▸ **Given problem**: Reproduce the stretch of the listing below verbatim, from the line containing "Return results in" through the end of the listing.

▸ **Task input**:
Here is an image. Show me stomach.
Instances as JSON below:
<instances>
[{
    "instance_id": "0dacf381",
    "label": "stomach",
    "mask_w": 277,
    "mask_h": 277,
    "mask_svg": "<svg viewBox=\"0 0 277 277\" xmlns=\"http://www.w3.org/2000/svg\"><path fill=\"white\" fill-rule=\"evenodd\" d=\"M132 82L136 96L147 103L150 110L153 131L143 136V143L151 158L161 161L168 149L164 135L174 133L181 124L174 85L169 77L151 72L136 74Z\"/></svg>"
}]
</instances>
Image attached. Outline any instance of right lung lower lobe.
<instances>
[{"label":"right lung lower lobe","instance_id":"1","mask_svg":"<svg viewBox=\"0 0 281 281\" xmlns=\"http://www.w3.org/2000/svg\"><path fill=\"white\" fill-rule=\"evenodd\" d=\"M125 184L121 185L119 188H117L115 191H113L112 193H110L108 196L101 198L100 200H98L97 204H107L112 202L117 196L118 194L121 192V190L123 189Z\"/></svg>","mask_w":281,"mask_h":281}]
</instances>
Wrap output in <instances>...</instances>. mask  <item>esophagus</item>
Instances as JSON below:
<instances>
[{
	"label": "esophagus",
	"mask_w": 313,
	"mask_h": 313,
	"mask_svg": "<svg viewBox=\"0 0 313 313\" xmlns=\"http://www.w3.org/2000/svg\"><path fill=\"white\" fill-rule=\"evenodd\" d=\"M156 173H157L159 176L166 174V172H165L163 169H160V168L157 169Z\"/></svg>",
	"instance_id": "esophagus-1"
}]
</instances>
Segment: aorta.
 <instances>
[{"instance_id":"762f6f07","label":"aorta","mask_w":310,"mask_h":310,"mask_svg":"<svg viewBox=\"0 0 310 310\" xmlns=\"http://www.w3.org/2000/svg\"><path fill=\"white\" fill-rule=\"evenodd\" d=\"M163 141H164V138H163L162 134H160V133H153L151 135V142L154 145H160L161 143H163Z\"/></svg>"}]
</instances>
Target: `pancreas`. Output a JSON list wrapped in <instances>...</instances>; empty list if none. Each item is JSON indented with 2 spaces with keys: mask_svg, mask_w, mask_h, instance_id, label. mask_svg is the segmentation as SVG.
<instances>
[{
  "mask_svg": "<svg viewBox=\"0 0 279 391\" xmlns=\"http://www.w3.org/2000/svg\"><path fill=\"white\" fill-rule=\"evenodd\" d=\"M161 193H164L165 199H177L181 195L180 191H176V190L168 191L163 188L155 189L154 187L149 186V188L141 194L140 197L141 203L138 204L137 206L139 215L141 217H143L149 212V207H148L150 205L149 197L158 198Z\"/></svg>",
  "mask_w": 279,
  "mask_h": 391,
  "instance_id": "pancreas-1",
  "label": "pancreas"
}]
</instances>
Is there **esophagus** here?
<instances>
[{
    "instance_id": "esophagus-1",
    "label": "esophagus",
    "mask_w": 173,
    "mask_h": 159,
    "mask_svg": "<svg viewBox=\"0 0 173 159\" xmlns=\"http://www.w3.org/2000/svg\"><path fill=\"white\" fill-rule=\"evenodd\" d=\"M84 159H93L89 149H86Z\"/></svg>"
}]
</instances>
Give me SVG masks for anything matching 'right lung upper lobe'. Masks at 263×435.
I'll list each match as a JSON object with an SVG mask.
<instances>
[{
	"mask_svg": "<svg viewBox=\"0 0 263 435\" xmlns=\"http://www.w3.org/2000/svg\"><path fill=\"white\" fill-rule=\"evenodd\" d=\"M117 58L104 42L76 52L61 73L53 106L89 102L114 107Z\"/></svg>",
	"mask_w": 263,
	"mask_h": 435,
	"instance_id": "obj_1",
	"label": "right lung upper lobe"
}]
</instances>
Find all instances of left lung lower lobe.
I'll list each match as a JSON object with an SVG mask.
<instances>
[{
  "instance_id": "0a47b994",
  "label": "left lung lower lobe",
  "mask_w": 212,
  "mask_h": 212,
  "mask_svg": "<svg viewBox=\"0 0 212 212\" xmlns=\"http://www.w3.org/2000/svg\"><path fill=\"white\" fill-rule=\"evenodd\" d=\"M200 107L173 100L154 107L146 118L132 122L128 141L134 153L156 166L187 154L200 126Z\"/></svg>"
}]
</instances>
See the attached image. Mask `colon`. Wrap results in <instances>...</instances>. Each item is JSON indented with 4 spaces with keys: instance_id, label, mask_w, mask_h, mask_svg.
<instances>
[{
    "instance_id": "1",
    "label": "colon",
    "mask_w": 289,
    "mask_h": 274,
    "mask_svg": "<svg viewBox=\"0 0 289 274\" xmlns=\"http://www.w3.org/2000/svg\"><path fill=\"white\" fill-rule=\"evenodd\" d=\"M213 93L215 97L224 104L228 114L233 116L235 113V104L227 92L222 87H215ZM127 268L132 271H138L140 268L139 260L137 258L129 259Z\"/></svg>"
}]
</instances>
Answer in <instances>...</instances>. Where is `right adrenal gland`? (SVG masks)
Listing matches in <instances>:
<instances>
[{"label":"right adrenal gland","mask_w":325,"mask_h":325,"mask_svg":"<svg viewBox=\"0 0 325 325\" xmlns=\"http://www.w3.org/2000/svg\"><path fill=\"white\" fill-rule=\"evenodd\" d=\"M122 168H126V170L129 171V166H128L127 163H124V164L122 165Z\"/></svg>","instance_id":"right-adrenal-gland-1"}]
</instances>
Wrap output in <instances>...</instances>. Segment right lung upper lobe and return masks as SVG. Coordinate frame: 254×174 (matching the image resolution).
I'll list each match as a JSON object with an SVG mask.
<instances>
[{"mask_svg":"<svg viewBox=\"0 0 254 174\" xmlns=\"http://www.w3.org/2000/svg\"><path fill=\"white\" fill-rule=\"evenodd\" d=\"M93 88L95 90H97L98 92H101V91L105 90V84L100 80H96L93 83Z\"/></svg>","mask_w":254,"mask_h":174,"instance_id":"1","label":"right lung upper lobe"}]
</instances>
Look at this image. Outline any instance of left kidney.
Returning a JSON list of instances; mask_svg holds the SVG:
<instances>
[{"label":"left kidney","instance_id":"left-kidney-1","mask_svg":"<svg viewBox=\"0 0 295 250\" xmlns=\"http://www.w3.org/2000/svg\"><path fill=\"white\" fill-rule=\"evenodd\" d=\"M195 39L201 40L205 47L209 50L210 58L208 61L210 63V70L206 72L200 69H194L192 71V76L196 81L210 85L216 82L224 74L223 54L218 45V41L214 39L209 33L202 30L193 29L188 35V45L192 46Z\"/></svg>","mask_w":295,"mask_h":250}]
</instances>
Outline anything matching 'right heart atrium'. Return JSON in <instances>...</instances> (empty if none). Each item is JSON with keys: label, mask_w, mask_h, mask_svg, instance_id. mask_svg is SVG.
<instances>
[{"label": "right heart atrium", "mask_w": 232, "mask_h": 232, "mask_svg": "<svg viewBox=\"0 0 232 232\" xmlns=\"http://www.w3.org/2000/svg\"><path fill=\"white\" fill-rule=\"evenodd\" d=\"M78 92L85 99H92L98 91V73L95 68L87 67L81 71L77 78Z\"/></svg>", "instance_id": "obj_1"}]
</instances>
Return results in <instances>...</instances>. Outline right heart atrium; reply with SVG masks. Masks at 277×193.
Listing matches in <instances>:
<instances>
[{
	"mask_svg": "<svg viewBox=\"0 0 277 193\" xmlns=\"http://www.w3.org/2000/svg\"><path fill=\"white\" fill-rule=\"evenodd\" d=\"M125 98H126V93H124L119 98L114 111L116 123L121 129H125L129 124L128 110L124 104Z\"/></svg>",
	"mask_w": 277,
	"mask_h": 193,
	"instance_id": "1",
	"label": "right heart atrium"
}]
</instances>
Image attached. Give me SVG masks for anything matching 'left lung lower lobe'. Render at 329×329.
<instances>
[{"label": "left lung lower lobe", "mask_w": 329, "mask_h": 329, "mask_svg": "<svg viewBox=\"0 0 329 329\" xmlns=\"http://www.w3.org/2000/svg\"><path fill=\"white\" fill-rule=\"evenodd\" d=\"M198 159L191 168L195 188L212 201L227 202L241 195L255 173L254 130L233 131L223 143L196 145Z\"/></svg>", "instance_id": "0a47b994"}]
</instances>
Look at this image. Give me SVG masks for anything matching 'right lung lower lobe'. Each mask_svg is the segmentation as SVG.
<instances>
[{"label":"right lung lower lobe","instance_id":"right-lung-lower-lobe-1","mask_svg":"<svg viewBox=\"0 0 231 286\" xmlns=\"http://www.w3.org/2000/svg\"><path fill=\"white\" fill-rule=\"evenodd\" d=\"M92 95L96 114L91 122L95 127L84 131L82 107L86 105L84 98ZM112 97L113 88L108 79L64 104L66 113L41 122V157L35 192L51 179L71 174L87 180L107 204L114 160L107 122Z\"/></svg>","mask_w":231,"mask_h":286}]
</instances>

▸ **In response**:
Return results in <instances>...</instances>. Outline right heart atrium; reply with SVG masks. Masks at 277×193.
Listing matches in <instances>:
<instances>
[{
	"mask_svg": "<svg viewBox=\"0 0 277 193\" xmlns=\"http://www.w3.org/2000/svg\"><path fill=\"white\" fill-rule=\"evenodd\" d=\"M125 98H126V93H124L119 98L114 111L116 123L121 129H125L129 124L128 110L124 104Z\"/></svg>",
	"mask_w": 277,
	"mask_h": 193,
	"instance_id": "1",
	"label": "right heart atrium"
}]
</instances>
Image attached. Give me SVG masks for anything matching 'left lung lower lobe'. Render at 329×329.
<instances>
[{"label": "left lung lower lobe", "mask_w": 329, "mask_h": 329, "mask_svg": "<svg viewBox=\"0 0 329 329\" xmlns=\"http://www.w3.org/2000/svg\"><path fill=\"white\" fill-rule=\"evenodd\" d=\"M198 159L191 168L195 188L212 201L227 202L241 195L255 173L254 130L233 131L223 143L196 145Z\"/></svg>", "instance_id": "0a47b994"}]
</instances>
Look at this image. Give me SVG masks for anything matching 'right lung lower lobe'. Each mask_svg is the segmentation as SVG.
<instances>
[{"label":"right lung lower lobe","instance_id":"right-lung-lower-lobe-1","mask_svg":"<svg viewBox=\"0 0 231 286\" xmlns=\"http://www.w3.org/2000/svg\"><path fill=\"white\" fill-rule=\"evenodd\" d=\"M92 95L96 114L91 122L95 127L84 131L82 107L86 105L84 98ZM112 97L113 88L108 79L64 104L66 113L41 122V157L35 192L51 179L71 174L87 180L107 204L114 160L107 122Z\"/></svg>","mask_w":231,"mask_h":286}]
</instances>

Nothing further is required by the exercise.